- ¿Alguien más investigó? - preguntó Magda, y un esbozo de optimismo se entreveía en su sonrisa tenue, agazapada. El silencio sepulcral, la timidez del alumno en falta, las cabezas mirando para abajo, sin embargo, le aducen otra vez que hizo mal en creer. Sus ojos de repente miran hacia abajo, protegidos por un par de cristales hexagonales con trasluz violeta, y la alegría se desvanece tras sus labios. Anota algo, quién sabe qué.
Miro a mi alrededor. El silencio se multiplica, la ausencia del aula ocupa todos los lugares. Veo que Magda no sabe cómo continuar la clase ni cómo continuar con el curso, con su trabajo, que está triste, y me dan ganas de gritarles a mis compañeros "pónganle voluntad, la concha de su madre". Pero me reservo todo tipo de respuesta, solo camuflo mi frustración compartida tras mi mano derecha soportando mi mentón, y mis dedos abrazando mi boca y mi nariz. Mi frustración porque avancé en la investigación que me tocaba justamente para que esto no suceda, y porque mis compañeros no hacen una goma. Solo hay silencio. Silencio que condensa el aire con la tensión que arroja el estar en evidencia.
Al lenguaje escarchado y obturado lo rompe la segunda profesora, que toma la batuta de la clase contando casos pedagógicos relacionados a los escenarios educativos no formales. La clase hace como si nada, pero la acción está en otro lado. Magda ya no anota. Creo que quiere llorar, aunque sé que no lo va a hacer. Sabe pasar desapercibida, es una gran profesional, y solo escucha de pasada, mirando para abajo con sus piernas cruzadas, las palabras de su colega. Lanza un suspiro, sigue con la mirada fija.
Creo que, de la nada, percibe el mundo alrededor nuevamente. Magda levanta la vista, observa el escenario, corrobora que los ánimos no cambiaron, que todo va a seguir igual por los próximos 60 minutos, que le queda una hora de sacar agua de las piedras, y toma aire. Inspira y exhala disimuladamente, pero con la fuerza de quien necesita tomar impulso. Interpreta algo del espacio de lo que agarrarse: hace calor en la sala, y está con buzo y campera. Así que, desde la silla libre en la que está, donde no tiene mesa ni escritorio, se quita el abrigo oscuro, con vivos grises, que estuvo abierto desde que llegó, y lo deja apartado.

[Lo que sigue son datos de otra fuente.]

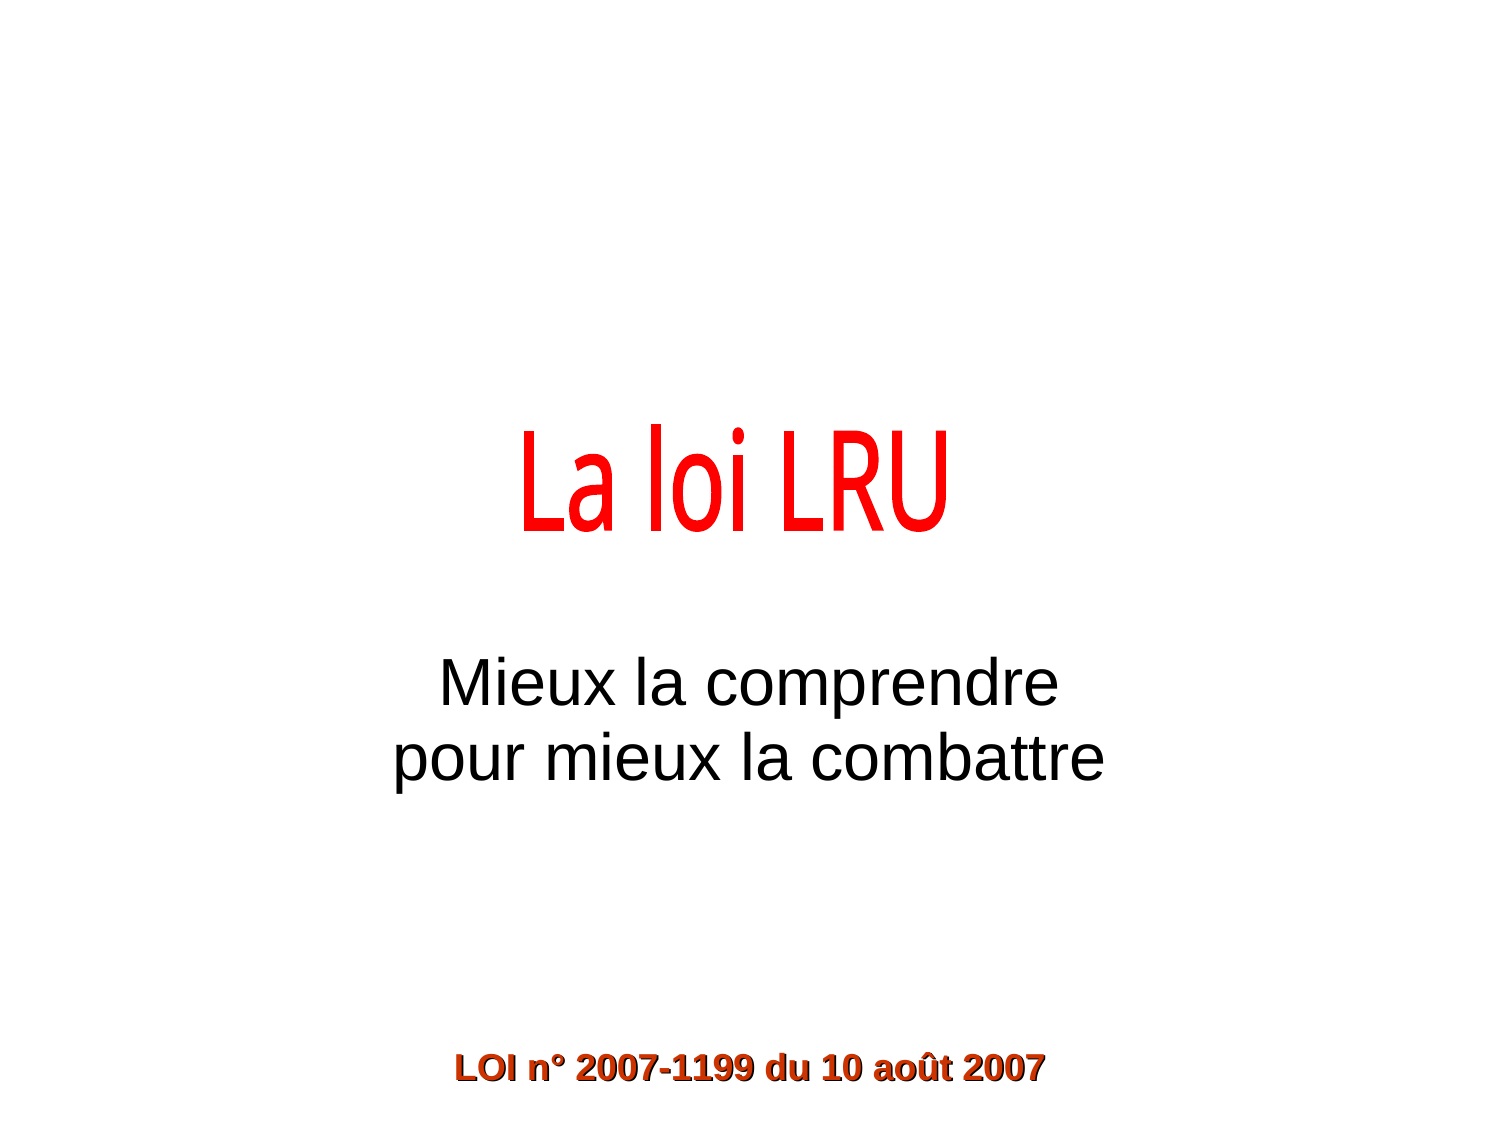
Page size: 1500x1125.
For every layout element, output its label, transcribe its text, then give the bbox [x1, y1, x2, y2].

text_box LOI n° 2007-1199 du 10 août 2007 [0, 1034, 1500, 1096]
text_box La loi LRU [733, 455, 743, 530]
text_box La loi LRU [892, 431, 946, 532]
text_box La loi LRU [834, 431, 883, 530]
text_box La loi LRU [673, 454, 721, 532]
text_box La loi LRU [569, 454, 612, 532]
subtitle Mieux la comprendre pour mieux la combattre [225, 637, 1276, 926]
text_box La loi LRU [784, 431, 823, 530]
text_box La loi LRU [524, 431, 564, 530]
text_box La loi LRU [651, 424, 661, 530]
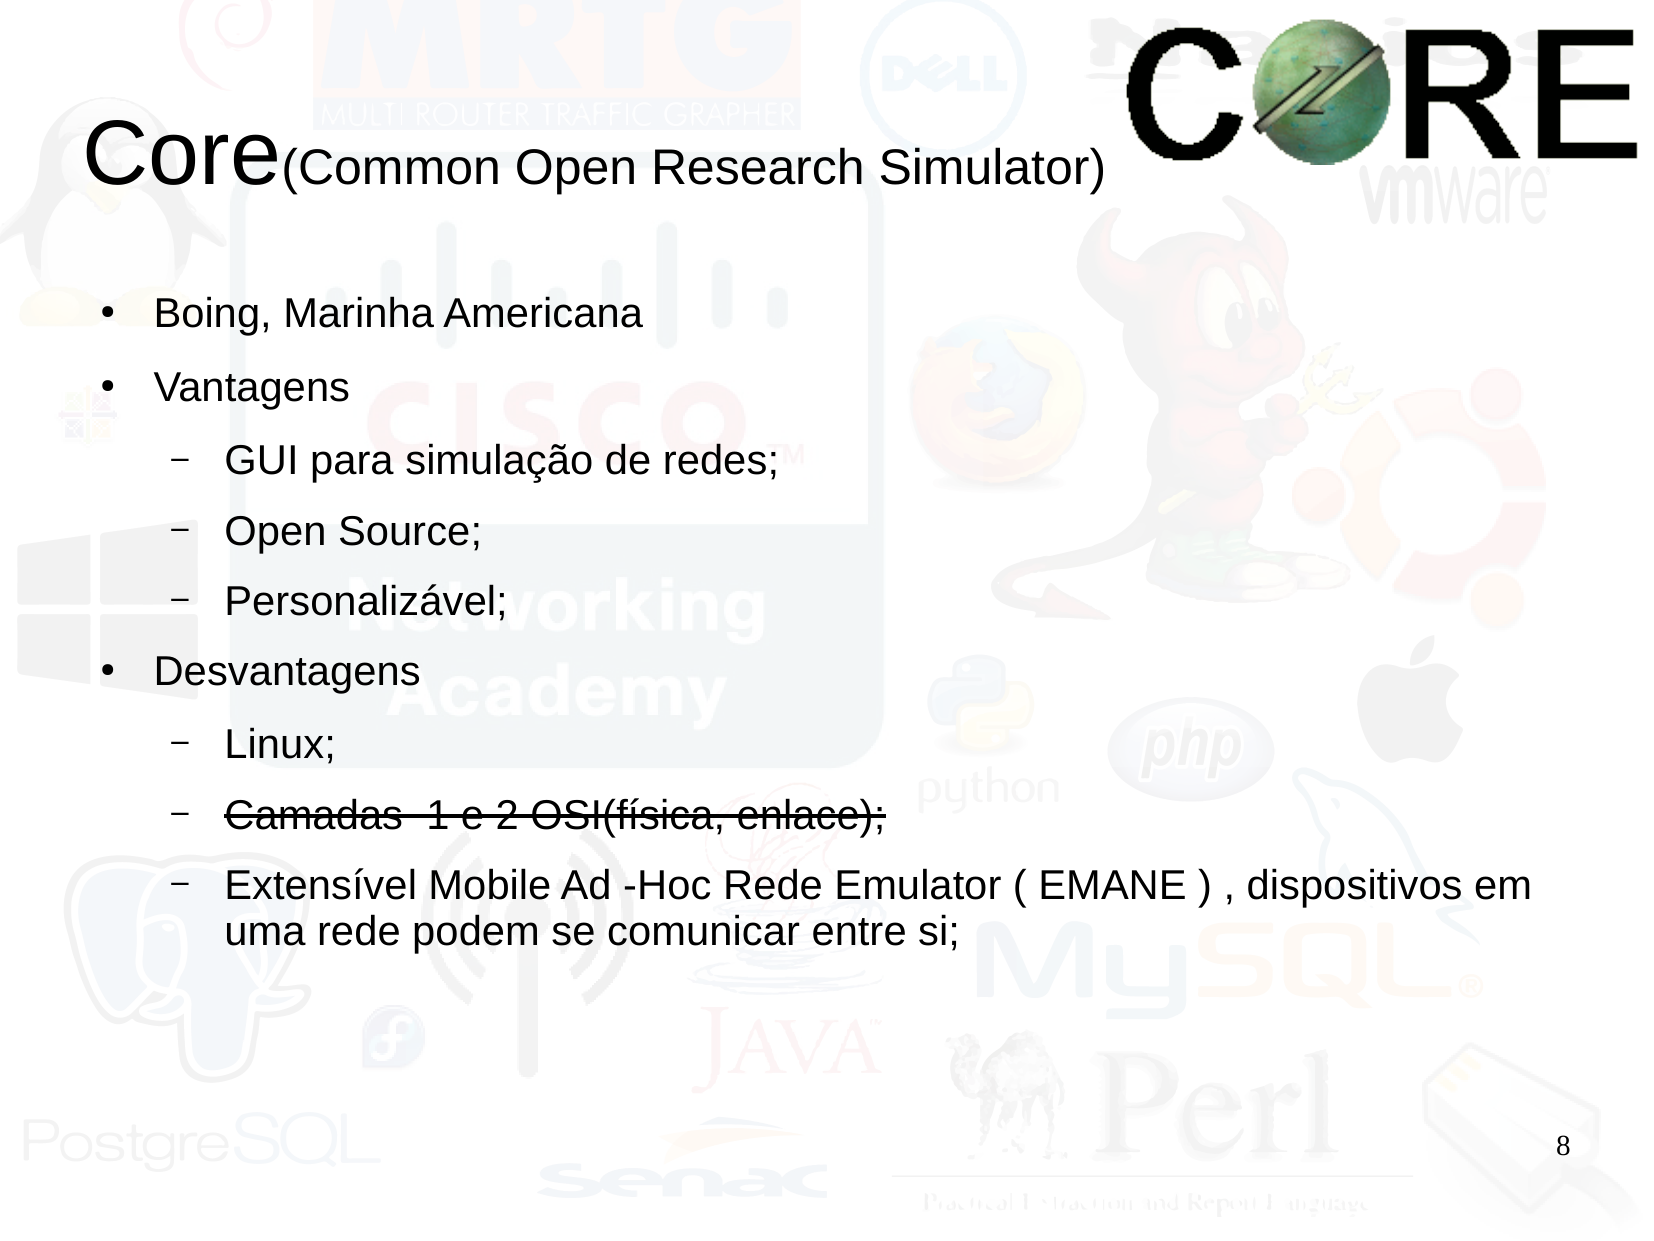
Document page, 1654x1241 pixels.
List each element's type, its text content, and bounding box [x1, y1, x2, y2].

Creí que ya estaba cómoda. Pero imagino que prefirió cómo le queda la campera, que ve al buzo negro liso como soso, o incluso incómodo, así que se lo quitó, tomando con los brazos cruzados la parte de la cintura y elevándolo. Se quitó el suéter en un movimiento con gracia, automático, así que sin darme cuenta estaba ella ahí, de musculosa negra, con su cabellera enrulada de color castaño claro cayendo en sus hombros desnudos, con la cintura estilizada por el corte de la remera, con su busto protagonizando el look de las prendas de verano.
Pero recordó, quiero imaginar, que el código de etiqueta de los profesorados, de los colegios, no permite prendas con hombros descubiertos, así que tomó la campera que había apartado y se la puso de nuevo. O quizá su plan fue siempre estar de campera y remera, y el quitarse el buzo y quedar de musculosa por un instante era una instancia lógica de ello. No sé si importa la causa por lo que se deformaron el tiempo, los roles, la percepción de esa manera. Solo sé que, a partir de esos instantes inesperados, de esos cinco segundos en los que Magda fue más mujer que profesora, entendí que no investigué para la clase de hoy por ser responsable, sino por estar enamorado.